COGS, Return on Assets last quarter, Expected ROA next quarter, Current Cash to Cash cycle time, Cost of working cap, working cap tied in inventory Gross Profitability YTD, AP, AR, Abnormally overdue payables
A Cockpit for CHRO?
Attrition Rate, Employee Costs%, ARPE, Current SCR (where are the data sources?). Absentee rate, Hiring cycle time, Open positions and applicants, #full time vs contract employees, Average retention rate, Gender diversity, resignations in process, hires in process, Employee Satisfaction index, # Retirals settlements due, Payroll costs, Department costs%
A Cockpit for CMO?
Category Revenue Growth YTD, QoQ, Sales Cycle time, Gross Profitability YTD, Promotions in Progress, Promotions effectiveness index, Sales Targets current quarter, Non-Moving inventory at Warehouses, Key Account Sales, Top 10 products by revenue contribution, Bottom 10, Top 10 products by gross margins. Bottom 10.
A Cockpit for CEO?
Revenue Targets Attainment (Budget to Sales), Current Market value share, Current market volume share, Exp. market share, Attrition Rate, Gross contribution margins top10, Return on Assets, Accounts Payables, #Customers, #New Products, #Vendors, #Available warehouse space, Total unbilled Inventory, Top10 markets by Revenue, Top 10 markets by Volume.

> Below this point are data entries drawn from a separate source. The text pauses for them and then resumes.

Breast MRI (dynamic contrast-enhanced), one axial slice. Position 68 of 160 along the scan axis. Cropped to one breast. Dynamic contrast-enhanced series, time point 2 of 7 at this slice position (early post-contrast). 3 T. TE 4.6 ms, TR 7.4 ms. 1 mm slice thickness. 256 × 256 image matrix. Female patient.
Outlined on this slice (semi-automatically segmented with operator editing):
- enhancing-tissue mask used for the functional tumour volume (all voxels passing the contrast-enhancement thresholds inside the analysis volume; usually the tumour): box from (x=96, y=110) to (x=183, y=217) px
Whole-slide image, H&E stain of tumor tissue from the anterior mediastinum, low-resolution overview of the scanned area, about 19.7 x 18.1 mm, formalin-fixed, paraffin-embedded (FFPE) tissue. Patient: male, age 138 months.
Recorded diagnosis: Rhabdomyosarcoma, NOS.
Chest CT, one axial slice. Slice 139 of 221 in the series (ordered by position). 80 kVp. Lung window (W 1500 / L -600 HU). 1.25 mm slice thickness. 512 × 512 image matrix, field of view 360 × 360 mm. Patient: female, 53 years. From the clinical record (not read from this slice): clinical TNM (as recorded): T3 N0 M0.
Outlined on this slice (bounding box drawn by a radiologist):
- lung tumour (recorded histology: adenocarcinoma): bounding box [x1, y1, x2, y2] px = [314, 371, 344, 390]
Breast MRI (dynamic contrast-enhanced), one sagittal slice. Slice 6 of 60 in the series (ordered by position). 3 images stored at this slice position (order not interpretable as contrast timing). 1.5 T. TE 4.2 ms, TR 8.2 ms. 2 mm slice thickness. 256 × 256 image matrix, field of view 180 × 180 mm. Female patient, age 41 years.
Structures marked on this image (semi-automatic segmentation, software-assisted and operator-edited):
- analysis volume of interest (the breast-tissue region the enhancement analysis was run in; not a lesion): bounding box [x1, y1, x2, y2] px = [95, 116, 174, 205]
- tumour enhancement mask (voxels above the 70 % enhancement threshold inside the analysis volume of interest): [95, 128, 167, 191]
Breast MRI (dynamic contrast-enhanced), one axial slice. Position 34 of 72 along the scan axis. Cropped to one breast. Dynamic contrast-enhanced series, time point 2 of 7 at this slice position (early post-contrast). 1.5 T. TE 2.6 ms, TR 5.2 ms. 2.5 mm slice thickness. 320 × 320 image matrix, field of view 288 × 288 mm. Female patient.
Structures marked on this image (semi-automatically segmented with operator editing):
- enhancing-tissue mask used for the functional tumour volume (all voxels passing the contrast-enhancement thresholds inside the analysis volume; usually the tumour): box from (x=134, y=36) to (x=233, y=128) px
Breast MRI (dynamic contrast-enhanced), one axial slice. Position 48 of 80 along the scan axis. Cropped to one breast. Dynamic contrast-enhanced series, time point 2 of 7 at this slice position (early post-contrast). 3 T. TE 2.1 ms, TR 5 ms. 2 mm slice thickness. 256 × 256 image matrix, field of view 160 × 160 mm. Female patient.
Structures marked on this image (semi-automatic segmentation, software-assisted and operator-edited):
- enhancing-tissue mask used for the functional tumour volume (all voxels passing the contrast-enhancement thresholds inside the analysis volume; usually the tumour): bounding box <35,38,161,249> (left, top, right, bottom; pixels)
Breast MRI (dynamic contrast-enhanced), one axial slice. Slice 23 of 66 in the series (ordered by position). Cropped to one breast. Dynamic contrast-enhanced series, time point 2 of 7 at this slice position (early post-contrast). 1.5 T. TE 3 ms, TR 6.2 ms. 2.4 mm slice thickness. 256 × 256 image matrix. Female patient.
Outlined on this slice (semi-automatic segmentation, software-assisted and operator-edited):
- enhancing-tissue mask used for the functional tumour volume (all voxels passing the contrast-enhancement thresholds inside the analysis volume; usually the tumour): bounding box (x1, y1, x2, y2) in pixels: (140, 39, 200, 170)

How should you group the KPIs?
Every firm is unique. Culturally. What is important to them is not necessarily important for others. The language is different. The KPIs and ‘formulas’ are slightly different.
How should you separate the KPIs?
Keep a few KPIs confidential. Everyone need not know everything. Keep a few KPIs exclusively for the CEO. Nice to know is ok as long as you do not need to care.
How About Benchmark?
Internal ‘ideal’, last year, external, competition. Gartner top20.
How do you measure Manager’s Performance?
Is it all about numbers? No human element? How do you know if managers took proactive decisions? How do you measure employee engagement ? Delegation? With report cards available on a minute by minute basis. What internal projects did the managers take to fix the root cause? or did the finance budget some monies towards such onetime project? Can the manufacturing head blame the customer supply chain manager for bad capacity utilization? High cost of production because of ‘bad’ production schedules? It is a chain reaction. One thing leading to another but you do what you do best. As long you can formulate the problem in context. In entirety. There is always a root cause.
These are important questions. You can’t always blame the Supply Chain Manager for shipment delays. You can’t fire your 3PL for things out of his control. Like a broken truck or a transhipment delay awaiting another container ship.